A teenage drug dealer has been handed a ‘second chance’ after he avoided being sent to prison.

Thomas Linford, 18, pleaded guilty to possessing cannabis with intent to supply in Accrington.

He had been using an iPhone to make drug deals and was selling cannabis to pay off his £700 drug debt and maintain his habit, Preston Crown Court heard.

Prosecutor Mercedeh Jabbari told the court that Linford, of Sandy Lane, Accrington, was a passenger in a car with two other males outside the Britannia pub last November when they were spotted by police officers who became suspicious of the car’s open window.

They approached in a marked police vehicle and saw a bag being thrown out of the car into a field nearby. The bag, which belonged to the driver, was discovered to contain crack cocaine.

Ms Jabbari said: “Found on this defendant was £85 in cash, there was a mobile phone seized from him at the time but also at his home address officers found a quantity of unused snap sealed bags.”

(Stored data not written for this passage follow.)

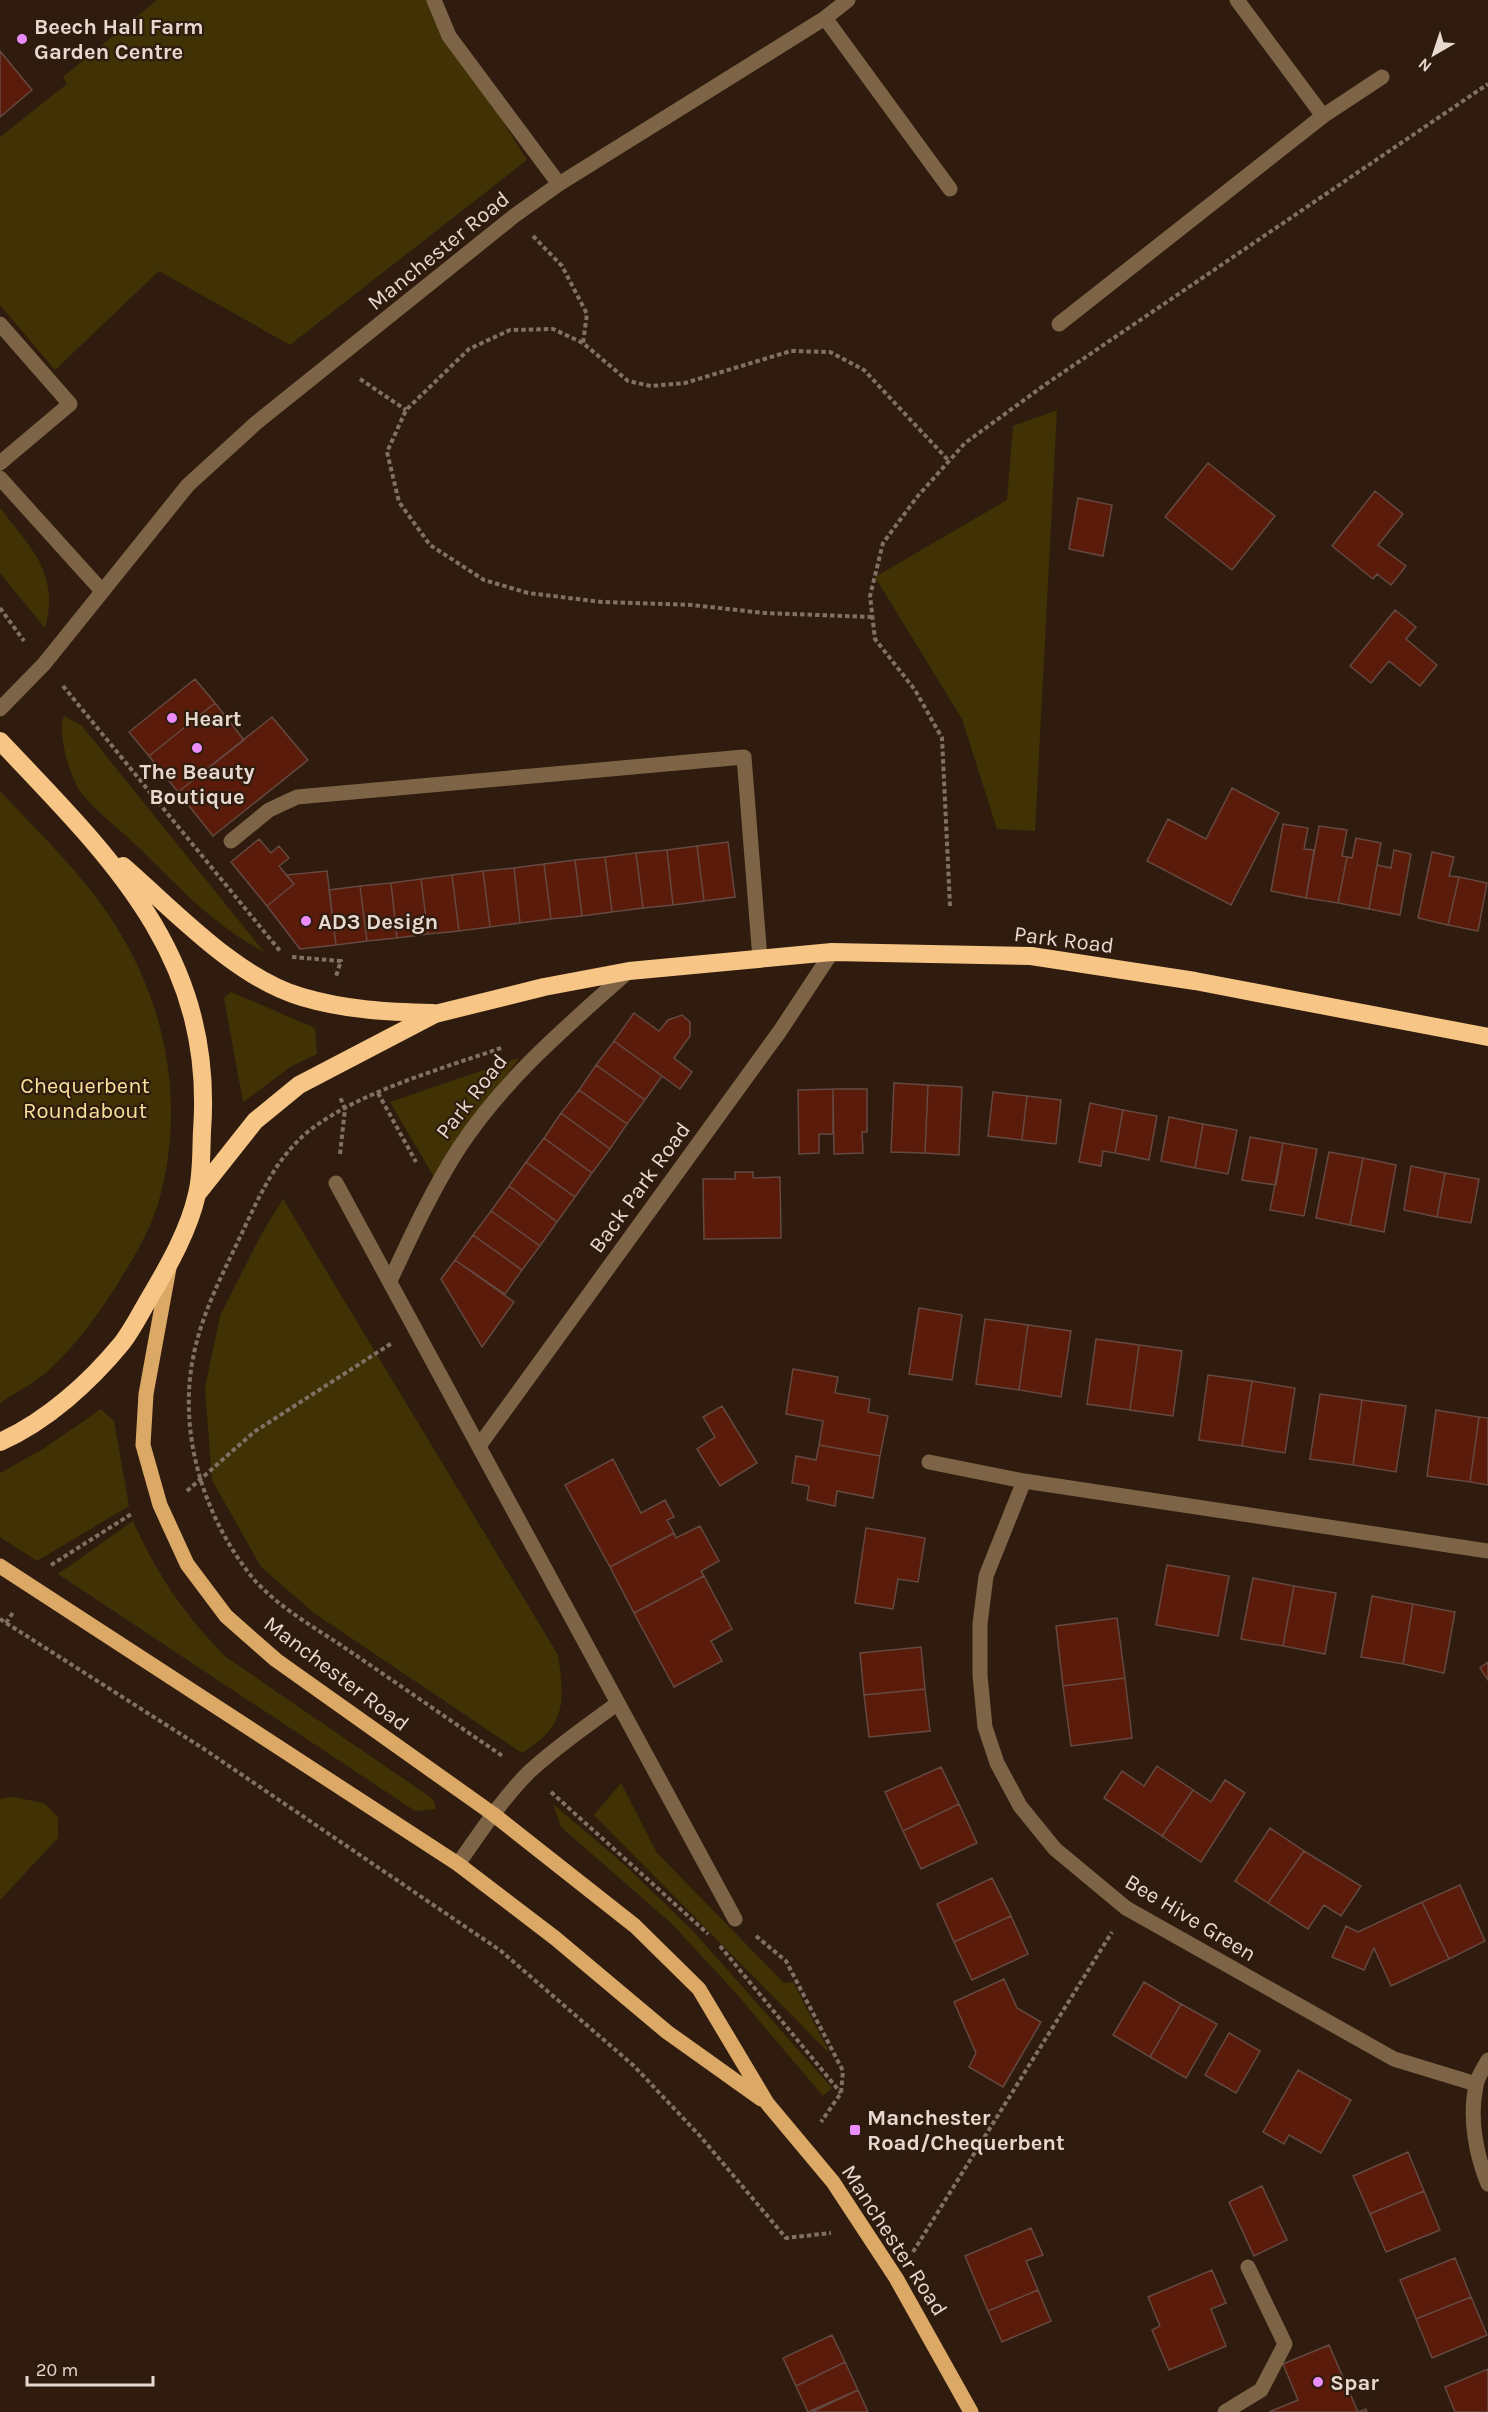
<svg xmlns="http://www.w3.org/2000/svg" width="1488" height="2412" font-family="Karla,sans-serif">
<rect width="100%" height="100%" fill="#2f1c0e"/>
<!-- green -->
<path fill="#403204" d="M157,0H427L527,160L290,345L159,271L55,370L0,305V137L67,84L63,77Z
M1057,410L1035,831L997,829L962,719L875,577L1007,500L1013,426Z
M0,508C31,548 60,574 45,628L0,573Z
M64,716L82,726L264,952C213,925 176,884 135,844C118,828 97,812 82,794C70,778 57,734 64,716Z
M0,791C41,835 90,881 120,933C169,1014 185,1112 158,1204C149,1233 132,1260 117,1285C97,1316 76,1345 49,1370C35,1383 16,1392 0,1403Z
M231,992L315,1028L317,1054L292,1066L243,1102L224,998Z
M519,1058L434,1177L390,1102Z
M283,1199L558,1655C565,1704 566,1725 522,1753L314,1613L261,1567L212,1480L205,1388L220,1316L262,1233Z
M101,1409L114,1421L129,1506L37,1561L0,1537V1473L43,1449Z
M133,1521C156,1573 185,1616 226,1657L433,1799L436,1809L415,1811L58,1574Z
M621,1783L657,1853L784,1983L793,1982L830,2054L594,1815Z
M13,1797L44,1803L58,1817V1838L0,1900V1799Z
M553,1804L627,1867L694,1932L832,2088L823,2096L734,1991L671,1923L561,1827Z"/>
<!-- building -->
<path fill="#5b1b0a" stroke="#644941" stroke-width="1.5" d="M0,51L32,90L0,117Z
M1208,463L1275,516L1232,570L1165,517Z
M1375,491L1403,514L1378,545L1406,566L1391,585L1377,574L1373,579L1332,546Z
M1078,498L1112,505L1103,556L1069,549Z
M1395,610L1416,627L1406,639L1437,665L1420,686L1389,661L1371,683L1350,666Z
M195,679L215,703L149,756L129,732Z
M215,703L244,740L178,792L149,756Z
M272,717L308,760L213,836L178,792Z
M1232,788L1279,813L1231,905L1147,861L1168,819L1206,839Z
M1283,824L1308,828L1304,849L1314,850L1306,898L1271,891Z
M1319,826L1347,830L1342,856L1347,857L1338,903L1306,898Z
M1356,838L1381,843L1369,909L1338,903L1347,857L1352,858Z
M259,839L271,853L279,846L289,858L279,866L294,884L267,906L231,862Z
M728,842L735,897L704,901L697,846Z
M697,846L704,901L673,905L667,850Z
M667,850L673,905L643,908L636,853Z
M1394,850L1411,854L1400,915L1369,909L1377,865L1391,868Z
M1432,852L1454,857L1449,876L1459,877L1448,925L1418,918Z
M636,853L643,908L612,912L605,857Z
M605,857L612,912L582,916L575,860Z
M575,860L582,916L551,919L544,864Z
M544,864L551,919L520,923L514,868Z
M514,868L520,923L490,927L483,871Z
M327,871L336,945L300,949L267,906L294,884L286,875Z
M483,871L490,927L459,931L452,875Z
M452,875L459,931L428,934L421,879Z
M1459,877L1487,883L1478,931L1448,925Z
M421,879L428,934L397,938L391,883Z
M391,883L397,938L367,941L360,886Z
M360,886L367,941L336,945L329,890Z
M634,1013L659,1031L668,1020L682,1015L690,1022V1036L674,1058L692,1072L680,1089L614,1041Z
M614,1041L662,1076L645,1100L596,1065Z
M596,1065L645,1100L627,1124L579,1090Z
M894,1083L928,1085L925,1153L891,1152Z
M928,1085L962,1087L959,1155L925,1153Z
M833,1089H867V1132H862L863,1153L834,1154Z
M833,1089V1134H819V1153L799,1154L798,1090Z
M579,1090L627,1124L610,1149L561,1113Z
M993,1092L1027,1096L1022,1140L988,1136Z
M1027,1096L1061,1100L1056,1144L1022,1140Z
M1090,1103L1123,1110L1115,1153L1103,1151L1101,1166L1079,1162Z
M1123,1110L1157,1116L1149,1160L1115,1153Z
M561,1113L610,1149L592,1173L544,1138Z
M1169,1117L1203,1124L1195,1168L1161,1161Z
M1203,1124L1237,1130L1228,1174L1195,1168Z
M1250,1137L1283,1143L1276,1185L1242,1180Z
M544,1138L592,1173L575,1197L526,1162Z
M1283,1143L1317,1149L1304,1216L1270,1210Z
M1329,1152L1363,1158L1350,1225L1316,1218Z
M1363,1158L1396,1165L1384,1232L1350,1225Z
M526,1162L575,1197L557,1222L509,1186Z
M1411,1166L1445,1173L1437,1217L1404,1210Z
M735,1172H753V1178L780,1177L781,1238L704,1239L703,1179H735Z
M1445,1173L1479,1179L1471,1223L1437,1217Z
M509,1186L557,1222L540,1246L491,1211Z
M491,1211L540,1246L522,1270L473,1235Z
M473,1235L522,1270L505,1294L455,1260Z
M455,1260L514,1302L482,1347L441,1279Z
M919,1308L962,1315L952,1380L909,1374Z
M985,1319L1028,1325L1019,1390L976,1384Z
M1028,1325L1071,1331L1061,1397L1019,1390Z
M1096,1339L1139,1345L1130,1410L1087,1404Z
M1139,1345L1182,1351L1173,1416L1130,1410Z
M793,1369L838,1377L835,1393L870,1399L868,1412L888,1416L880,1456L819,1445L823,1421L786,1414Z
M1208,1375L1252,1381L1242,1446L1199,1440Z
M1252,1381L1295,1388L1285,1453L1242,1446Z
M1320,1394L1362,1400L1353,1465L1310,1459Z
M1362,1400L1406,1406L1396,1472L1353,1465Z
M722,1406L757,1463L720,1486L697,1449L715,1437L703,1417Z
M1436,1410L1479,1417L1470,1482L1427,1476Z
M1479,1417L1488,1418V1485L1470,1482Z
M819,1445L880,1456L873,1498L837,1491L835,1506L807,1500L809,1486L792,1483L796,1456L816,1460Z
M613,1459L641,1513L665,1500L674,1517L667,1520L674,1533L610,1567L565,1485Z
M700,1526L719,1561L701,1571L704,1576L634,1613L610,1567L674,1533L676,1538Z
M866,1528L925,1538L918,1582L898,1579L893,1609L855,1603Z
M1167,1565L1229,1576L1218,1636L1156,1625Z
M704,1576L732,1629L711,1641L722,1661L674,1687L634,1613Z
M1253,1578L1294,1586L1283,1646L1241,1639Z
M1294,1586L1336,1593L1325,1654L1283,1646Z
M1372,1596L1413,1604L1403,1664L1361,1657Z
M1413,1604L1455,1612L1444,1673L1403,1664Z
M1117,1618L1125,1678L1063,1686L1056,1626Z
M921,1647L925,1689L864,1695L860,1653Z
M1488,1662V1680L1480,1668Z
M1125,1678L1132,1738L1071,1746L1063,1686Z
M925,1689L930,1731L869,1737L864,1695Z
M1157,1766L1193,1790L1162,1836L1104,1798L1122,1771L1144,1786Z
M941,1767L959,1804L903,1831L885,1792Z
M1225,1780L1245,1793L1201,1862L1162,1836L1193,1790L1211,1802Z
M959,1804L977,1843L921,1869L903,1831Z
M1270,1828L1304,1851L1268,1903L1235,1881Z
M1304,1851L1361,1886L1341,1916L1324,1905L1308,1929L1268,1903Z
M992,1878L1011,1916L954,1942L937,1904Z
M1460,1885L1485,1941L1449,1959L1422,1902Z
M1422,1902L1449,1959L1391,1986L1374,1948L1364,1970L1332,1957L1346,1926L1358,1932Z
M1011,1916L1028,1954L972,1980L954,1942Z
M1004,1979L1017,2008L1041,2022L1003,2087L969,2067L976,2053L954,2002Z
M1144,1982L1181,2004L1150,2057L1113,2035Z
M1181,2004L1217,2024L1186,2078L1150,2057Z
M1229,2033L1260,2051L1236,2093L1205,2075Z
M1298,2070L1351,2100L1321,2153L1289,2135L1284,2144L1263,2132Z
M1408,2152L1424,2191L1370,2214L1353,2176Z
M1262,2186L1287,2240L1254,2256L1229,2202Z
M1424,2191L1440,2230L1386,2252L1370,2214Z
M1031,2228L1043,2255L1026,2261L1038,2290L988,2311L965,2256Z
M1455,2258L1471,2297L1416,2319L1400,2280Z
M1212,2270L1226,2303L1211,2309L1226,2346L1169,2370L1152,2330L1160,2326L1148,2297Z
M1038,2290L1051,2321L1002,2342L988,2311Z
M1471,2297L1487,2335L1432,2358L1416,2319Z
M832,2335L845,2362L796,2386L783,2358Z
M1329,2345L1358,2412L1366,2409L1367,2412H1269L1298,2400L1283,2364Z
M845,2362L858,2390L808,2412L796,2386Z
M1488,2369V2412H1455L1445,2387Z
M858,2390L868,2412H812Z"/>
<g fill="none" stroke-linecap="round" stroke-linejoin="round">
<!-- path -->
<path stroke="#817065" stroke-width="4" stroke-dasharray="4.5 3" stroke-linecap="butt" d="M533,236L562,266L587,314L583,343
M360,379L406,410
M0,608L24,641
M872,617L764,613L692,605L602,602L528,593L484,580L430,545L399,502L387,452L406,410L469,349L510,330L553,329L583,343L628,381L651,386L685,383L791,351L830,352L864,370L949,461
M63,686L280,951
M950,906L942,738L915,690L875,639L870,596L883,543L917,497L965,443L1046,384L1488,84
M292,957L341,961L336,976
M501,1048C441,1069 361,1091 310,1130C276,1157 259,1197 241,1235C223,1273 203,1311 194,1353C177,1431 203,1516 252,1577C276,1606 314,1627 345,1648C398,1684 451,1721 504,1757
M378,1093L416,1162
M340,1154L345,1109L340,1097
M187,1491L254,1432L392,1343
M51,1565L133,1513
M0,1619L204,1749L501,1951L634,2066L700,2136L786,2238L831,2233
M6,1623L14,1611
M551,1792L708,1934
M756,1936L786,1961L843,2071L841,2093L821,2122
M720,1946L841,2093
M913,2252L1112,1932"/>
<!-- minor -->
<path stroke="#7d6446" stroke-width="15" d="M434,0L449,36L559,184
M1237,0L1323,116
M825,18L950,189
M0,324L70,404L0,463
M1059,324L1323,116L1382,77
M0,478L102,591
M0,709L44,664L188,485L256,423L514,216L559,184L825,18L848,0
M231,841L269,810L297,797L744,757L760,959
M336,1183L735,1919
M390,1281C411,1236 432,1190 459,1148C504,1079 568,1025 629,971
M479,1446L780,1031L832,952
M929,1462L1024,1481L1488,1551
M1024,1481L986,1576L980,1624V1675L985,1727L997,1763L1020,1806L1055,1849L1126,1908L1394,2059L1476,2084
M458,1864C480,1833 502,1799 529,1772C557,1746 588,1725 618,1703
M1488,2060C1484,2068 1477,2077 1476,2086C1469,2117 1476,2155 1488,2184
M1225,2412L1261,2390L1285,2344L1248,2267"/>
<!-- major -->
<path stroke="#dba866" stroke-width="15" d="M169,1268L146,1394L143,1445L160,1505L187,1564L226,1616L276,1660L493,1814L635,1926L699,1989L767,2103L833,2182L896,2278L971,2412
M0,1566L458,1864L555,1938L667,2032L761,2099"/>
<!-- highway -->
<path stroke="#f7c687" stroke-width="18" d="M0,741C111,858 215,956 202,1131C201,1152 202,1174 197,1194C189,1230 169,1265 150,1297C141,1312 133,1329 122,1343C90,1382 47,1421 0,1442
M123,866C174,910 236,978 302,997C346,1010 388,1012 433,1013
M198,1193L255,1121L299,1085L435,1014L544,987L629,971L832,952L1031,956L1195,981L1488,1037"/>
</g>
<!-- markers -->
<g fill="#ec8cfa" stroke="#2f1c0e" stroke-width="2">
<circle cx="22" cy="39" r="6"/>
<circle cx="172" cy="718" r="6"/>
<circle cx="197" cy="748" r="6"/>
<circle cx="306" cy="921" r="6"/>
<rect x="849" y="2124" width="12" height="12" rx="3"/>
<circle cx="1318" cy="2382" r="6"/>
</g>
<g text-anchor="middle" stroke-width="4.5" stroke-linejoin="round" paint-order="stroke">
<!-- poi labels -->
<g font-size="22" font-weight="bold" fill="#e7d9d0" stroke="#2f1c0e" text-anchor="start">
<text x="34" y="34">Beech Hall Farm<tspan x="34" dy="25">Garden Centre</tspan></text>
<text x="184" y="726">Heart</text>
<text x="197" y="779" text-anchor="middle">The Beauty<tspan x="197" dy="25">Boutique</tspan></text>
<text x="318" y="929">AD3 Design</text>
<text x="867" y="2125">Manchester<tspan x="867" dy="25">Road/Chequerbent</tspan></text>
<text x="1330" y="2390">Spar</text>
</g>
<!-- street labels -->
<g font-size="22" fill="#e7d9d0" stroke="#2f1c0e">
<text transform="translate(438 250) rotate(-39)" y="8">Manchester Road</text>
<text transform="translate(1064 939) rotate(7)" y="8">Park Road</text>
<text transform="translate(471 1096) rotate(-52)" y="8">Park Road</text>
<text transform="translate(639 1187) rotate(-54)" y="8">Back Park Road</text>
<text transform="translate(337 1673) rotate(37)" y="8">Manchester Road</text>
<text transform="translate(1191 1917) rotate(31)" y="8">Bee Hive Green</text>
<text transform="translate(895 2240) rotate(57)" y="8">Manchester Road</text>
</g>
<!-- park labels -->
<g font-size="22" fill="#fae29d" stroke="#2f1c0e">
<text x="85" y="1093">Chequerbent<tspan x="85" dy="25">Roundabout</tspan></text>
</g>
</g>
<!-- north arrow -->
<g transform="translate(1434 54) rotate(219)" stroke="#2f1c0e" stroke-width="4.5" paint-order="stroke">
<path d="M0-4.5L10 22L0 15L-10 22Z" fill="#e7d9d0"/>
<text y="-9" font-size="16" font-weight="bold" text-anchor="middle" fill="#e7d9d0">N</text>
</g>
<!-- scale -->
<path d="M27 2376v9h126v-9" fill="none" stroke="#e7d9d0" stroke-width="3"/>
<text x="36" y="2376" font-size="18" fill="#e7d9d0" stroke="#2f1c0e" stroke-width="4.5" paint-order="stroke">20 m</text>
</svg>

The other passenger was also found to possess 14.4 grams of cannabis and all three were smoking cannabis, the court heard.

Officers who searched Linford’s home also found cannabis weighing scales and messages on the iPhone showed him to be concerned in the supply of drugs. Ms Jabbari told the court that the Crown’s stance was that Linford is a ‘street dealer’ motivated by a ‘financial’ or similar advantage.

She added that Linford had committed the offences while subject to a referral order from the youth court in April 2016 for an earlier drug-dealing offence.

Defending, Richard Dawson told the court that the defendant had been ‘naive, immature and frankly stupid’, but that he was now actively working to change his lifestyle and was travelling from Accrington to Altrincham daily for work.

He said: “Whilst he was dealing he was dealing to subsidise his own misuse but he was also dealing to try and repay his debt and keep the dealers from his door.

“He has desisted in his cannabis use and he has found work. There are green shoots of hope, he is moving on in a positive fashion and repaying his debt to society.”

Linford wept in the dock as Recorder Mukhtar Hussain QC told him he would not be sending him into custody, but handed him a sentence of 15 months in a young offenders’ institute, suspended for 18 months.

Recorder Mukhtar Hussain QC told Thomas Linford he was giving him ‘a chance’ by not jailing him.

He said: “The consequences on those that become addicted to drugs can be devastating. You yourself know that, because you have got involved and built up a debt in relation to drugs and threats were made - yet you carried on.

“The most obvious sentence would be to send you into custody immediately. The public interest clearly requires you to go to prison but that has to be balanced against your circumstances, that means your early guilty plea, your relative youth.

“The reason I am going to change and give you a chance is because of the references I have read, what is set out in the pre-sentence report. I am also impressed that you have the family support and that you have gone into employment.

“There will be no further chances. Those two convictions remain on your record. The court will know you have got two offences relating to drug dealing.”

Linford must pay a statutory surcharge of £140, and forfeiture and destruction orders were placed on the scales, snap bags and his personal phone.